以下に、ステータスの変更を示すログエントリの例を示します。この例では、ロード バランシング構成に問題があることを示す新しいステータス メッセージが表示されます。

    {
      insertId: "ivho6kg4icqfio"
      logName: "projects/example-project/logs/cloudaudit.googleapis.com%2Fsystem_event"
      protoPayload: {
        metadata: {
          @type: "type.googleapis.com/autoscaler.AutoscalerStatusChange"
          newStatus: {
            details: "The autoscaler is configured to scale based on a load
            balancing signal but the instance group has not received any
            utilization data from the load balancer or the utilization is
            constantly 0. Check that the load balancing configuration is
            working"
          }
          oldStatus: {
            details: "OK"
          },
          methodName: "compute.autoscalers.changeStatus"
          resourceName: "projects/example-project/zones/us-east1-b/autoscalers/example-autoscaler"
          serviceName: "compute.googleapis.com"
        }
        receiveTimestamp: "2022-06-08T03:54:12.332329320Z"
        resource: {
          labels: {
            autoscaler_id: "1234567890123456789"
            autoscaler_name: "example-autoscaler"
            instance_group_manager_id: "1357908642148074125"
            instance_group_manager_name: "example-igm"

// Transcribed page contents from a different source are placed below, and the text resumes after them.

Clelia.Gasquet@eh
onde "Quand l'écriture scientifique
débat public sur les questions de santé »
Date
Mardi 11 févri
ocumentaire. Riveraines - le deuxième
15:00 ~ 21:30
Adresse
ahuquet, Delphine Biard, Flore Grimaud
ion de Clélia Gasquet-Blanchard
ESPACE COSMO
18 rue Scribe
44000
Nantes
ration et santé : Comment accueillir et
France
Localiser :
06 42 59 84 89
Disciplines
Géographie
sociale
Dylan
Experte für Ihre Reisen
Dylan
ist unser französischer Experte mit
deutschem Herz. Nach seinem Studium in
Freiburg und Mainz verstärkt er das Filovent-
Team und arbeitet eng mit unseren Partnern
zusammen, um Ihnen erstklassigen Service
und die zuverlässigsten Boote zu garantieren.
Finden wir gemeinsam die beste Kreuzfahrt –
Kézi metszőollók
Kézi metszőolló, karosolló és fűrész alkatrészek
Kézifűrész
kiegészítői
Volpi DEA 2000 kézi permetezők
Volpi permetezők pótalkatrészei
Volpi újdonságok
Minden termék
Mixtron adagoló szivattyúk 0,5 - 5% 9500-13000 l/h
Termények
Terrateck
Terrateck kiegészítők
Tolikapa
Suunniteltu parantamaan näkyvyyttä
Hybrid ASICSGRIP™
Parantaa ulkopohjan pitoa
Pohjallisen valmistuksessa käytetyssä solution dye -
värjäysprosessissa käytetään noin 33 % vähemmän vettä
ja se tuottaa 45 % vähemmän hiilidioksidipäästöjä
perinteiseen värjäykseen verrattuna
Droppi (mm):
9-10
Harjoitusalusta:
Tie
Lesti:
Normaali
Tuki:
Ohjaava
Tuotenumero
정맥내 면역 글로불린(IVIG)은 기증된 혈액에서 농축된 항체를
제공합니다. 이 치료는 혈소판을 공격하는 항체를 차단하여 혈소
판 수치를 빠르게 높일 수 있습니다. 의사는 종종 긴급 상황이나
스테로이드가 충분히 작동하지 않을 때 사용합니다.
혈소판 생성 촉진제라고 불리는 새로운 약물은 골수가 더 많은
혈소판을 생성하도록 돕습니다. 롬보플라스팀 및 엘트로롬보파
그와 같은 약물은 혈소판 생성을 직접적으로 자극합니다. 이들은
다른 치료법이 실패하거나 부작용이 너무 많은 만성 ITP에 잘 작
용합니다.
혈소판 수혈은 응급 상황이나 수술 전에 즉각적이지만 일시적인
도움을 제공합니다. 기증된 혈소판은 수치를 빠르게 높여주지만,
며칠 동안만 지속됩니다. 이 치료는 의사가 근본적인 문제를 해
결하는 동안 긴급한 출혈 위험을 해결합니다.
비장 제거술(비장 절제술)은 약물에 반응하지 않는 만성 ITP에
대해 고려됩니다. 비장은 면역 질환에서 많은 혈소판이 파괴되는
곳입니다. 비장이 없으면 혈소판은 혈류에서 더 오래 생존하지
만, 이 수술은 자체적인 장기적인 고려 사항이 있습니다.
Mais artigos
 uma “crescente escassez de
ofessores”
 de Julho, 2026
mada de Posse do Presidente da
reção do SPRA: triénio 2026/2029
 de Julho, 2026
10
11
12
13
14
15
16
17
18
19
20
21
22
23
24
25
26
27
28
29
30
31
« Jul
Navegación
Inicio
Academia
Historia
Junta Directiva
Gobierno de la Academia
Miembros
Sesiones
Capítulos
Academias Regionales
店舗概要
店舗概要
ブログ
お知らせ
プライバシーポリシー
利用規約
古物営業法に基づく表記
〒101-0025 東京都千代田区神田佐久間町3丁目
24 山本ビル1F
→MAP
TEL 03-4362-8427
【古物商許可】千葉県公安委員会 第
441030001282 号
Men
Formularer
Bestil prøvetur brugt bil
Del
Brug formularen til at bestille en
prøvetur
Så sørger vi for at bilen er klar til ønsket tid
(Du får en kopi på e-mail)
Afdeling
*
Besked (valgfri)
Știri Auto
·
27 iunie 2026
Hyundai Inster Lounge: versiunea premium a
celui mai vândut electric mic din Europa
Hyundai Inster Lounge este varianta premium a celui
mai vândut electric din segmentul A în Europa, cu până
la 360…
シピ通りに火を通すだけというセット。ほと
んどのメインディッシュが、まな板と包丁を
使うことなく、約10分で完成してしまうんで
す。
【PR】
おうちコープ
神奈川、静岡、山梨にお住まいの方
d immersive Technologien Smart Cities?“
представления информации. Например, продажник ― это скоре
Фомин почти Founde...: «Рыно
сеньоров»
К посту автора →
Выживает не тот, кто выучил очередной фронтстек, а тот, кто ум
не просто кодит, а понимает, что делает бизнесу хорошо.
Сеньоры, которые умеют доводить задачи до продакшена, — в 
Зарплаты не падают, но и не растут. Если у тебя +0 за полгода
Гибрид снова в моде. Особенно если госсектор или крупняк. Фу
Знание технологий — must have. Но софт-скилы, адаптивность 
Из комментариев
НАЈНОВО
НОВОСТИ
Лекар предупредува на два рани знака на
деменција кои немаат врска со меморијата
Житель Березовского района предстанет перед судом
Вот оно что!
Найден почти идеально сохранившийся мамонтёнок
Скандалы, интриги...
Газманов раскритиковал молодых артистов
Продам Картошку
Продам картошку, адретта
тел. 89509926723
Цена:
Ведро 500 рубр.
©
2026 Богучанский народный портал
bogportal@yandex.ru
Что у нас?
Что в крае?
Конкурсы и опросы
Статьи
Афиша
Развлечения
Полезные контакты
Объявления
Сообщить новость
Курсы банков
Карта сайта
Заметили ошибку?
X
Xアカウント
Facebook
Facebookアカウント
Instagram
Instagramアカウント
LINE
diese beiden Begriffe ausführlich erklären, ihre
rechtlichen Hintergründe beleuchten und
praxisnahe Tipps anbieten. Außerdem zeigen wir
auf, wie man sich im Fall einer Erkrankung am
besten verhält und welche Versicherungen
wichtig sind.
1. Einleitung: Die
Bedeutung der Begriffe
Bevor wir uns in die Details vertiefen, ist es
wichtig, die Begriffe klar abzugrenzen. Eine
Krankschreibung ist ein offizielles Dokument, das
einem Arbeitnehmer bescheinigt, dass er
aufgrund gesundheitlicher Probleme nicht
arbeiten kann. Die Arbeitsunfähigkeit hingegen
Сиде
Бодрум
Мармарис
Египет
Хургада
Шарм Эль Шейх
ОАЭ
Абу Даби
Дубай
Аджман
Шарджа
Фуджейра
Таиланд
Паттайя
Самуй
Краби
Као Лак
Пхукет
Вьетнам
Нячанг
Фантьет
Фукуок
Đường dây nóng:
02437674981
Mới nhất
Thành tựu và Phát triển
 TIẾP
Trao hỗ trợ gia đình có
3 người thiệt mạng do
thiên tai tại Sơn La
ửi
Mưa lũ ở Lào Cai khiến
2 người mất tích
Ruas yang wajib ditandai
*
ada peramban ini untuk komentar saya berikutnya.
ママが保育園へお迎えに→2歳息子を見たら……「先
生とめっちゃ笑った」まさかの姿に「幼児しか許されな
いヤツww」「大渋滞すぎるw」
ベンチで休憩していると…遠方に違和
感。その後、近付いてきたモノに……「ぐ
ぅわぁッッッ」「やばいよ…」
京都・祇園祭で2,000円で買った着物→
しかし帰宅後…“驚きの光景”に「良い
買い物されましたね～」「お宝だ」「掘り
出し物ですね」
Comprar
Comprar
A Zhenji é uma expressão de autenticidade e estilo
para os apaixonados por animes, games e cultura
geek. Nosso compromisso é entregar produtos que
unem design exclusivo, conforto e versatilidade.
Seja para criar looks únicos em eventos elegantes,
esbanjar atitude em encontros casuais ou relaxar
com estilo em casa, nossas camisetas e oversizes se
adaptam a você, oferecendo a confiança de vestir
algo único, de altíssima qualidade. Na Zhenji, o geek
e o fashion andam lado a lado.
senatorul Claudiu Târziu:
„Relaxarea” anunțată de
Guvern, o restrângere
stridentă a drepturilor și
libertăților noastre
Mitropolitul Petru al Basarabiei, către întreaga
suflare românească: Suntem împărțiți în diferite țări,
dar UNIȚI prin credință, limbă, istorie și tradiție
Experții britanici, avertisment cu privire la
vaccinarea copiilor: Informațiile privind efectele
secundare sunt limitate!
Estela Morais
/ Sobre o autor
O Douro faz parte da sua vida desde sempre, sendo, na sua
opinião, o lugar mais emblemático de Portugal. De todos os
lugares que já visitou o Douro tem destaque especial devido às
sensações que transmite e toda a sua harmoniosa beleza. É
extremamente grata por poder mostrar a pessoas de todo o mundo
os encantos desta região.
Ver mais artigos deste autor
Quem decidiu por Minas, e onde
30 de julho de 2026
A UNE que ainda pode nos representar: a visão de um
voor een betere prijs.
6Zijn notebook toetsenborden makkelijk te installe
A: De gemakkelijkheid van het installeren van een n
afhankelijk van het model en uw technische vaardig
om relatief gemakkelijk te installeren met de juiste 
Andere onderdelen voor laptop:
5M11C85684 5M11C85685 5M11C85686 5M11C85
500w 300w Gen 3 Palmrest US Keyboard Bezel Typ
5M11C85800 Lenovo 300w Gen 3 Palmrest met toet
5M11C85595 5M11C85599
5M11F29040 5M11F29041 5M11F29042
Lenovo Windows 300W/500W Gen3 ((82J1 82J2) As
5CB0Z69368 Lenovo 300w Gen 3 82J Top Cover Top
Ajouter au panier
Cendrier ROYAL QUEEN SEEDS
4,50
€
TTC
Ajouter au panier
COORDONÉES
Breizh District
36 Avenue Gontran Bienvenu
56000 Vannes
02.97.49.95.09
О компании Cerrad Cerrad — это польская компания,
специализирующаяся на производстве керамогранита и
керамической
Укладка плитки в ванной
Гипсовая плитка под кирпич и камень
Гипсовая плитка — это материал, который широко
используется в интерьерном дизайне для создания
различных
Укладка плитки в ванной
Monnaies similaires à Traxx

            location: "us-east1-b"
            project_id: "example-project"
          }
          type: "autoscaler"
        }
        severity: "INFO"
        timestamp: "2022-06-08T03:54:10.675416812Z"
      }
    }

ログエントリのその他のフィールドについては、監査ログエントリの形式をご覧ください。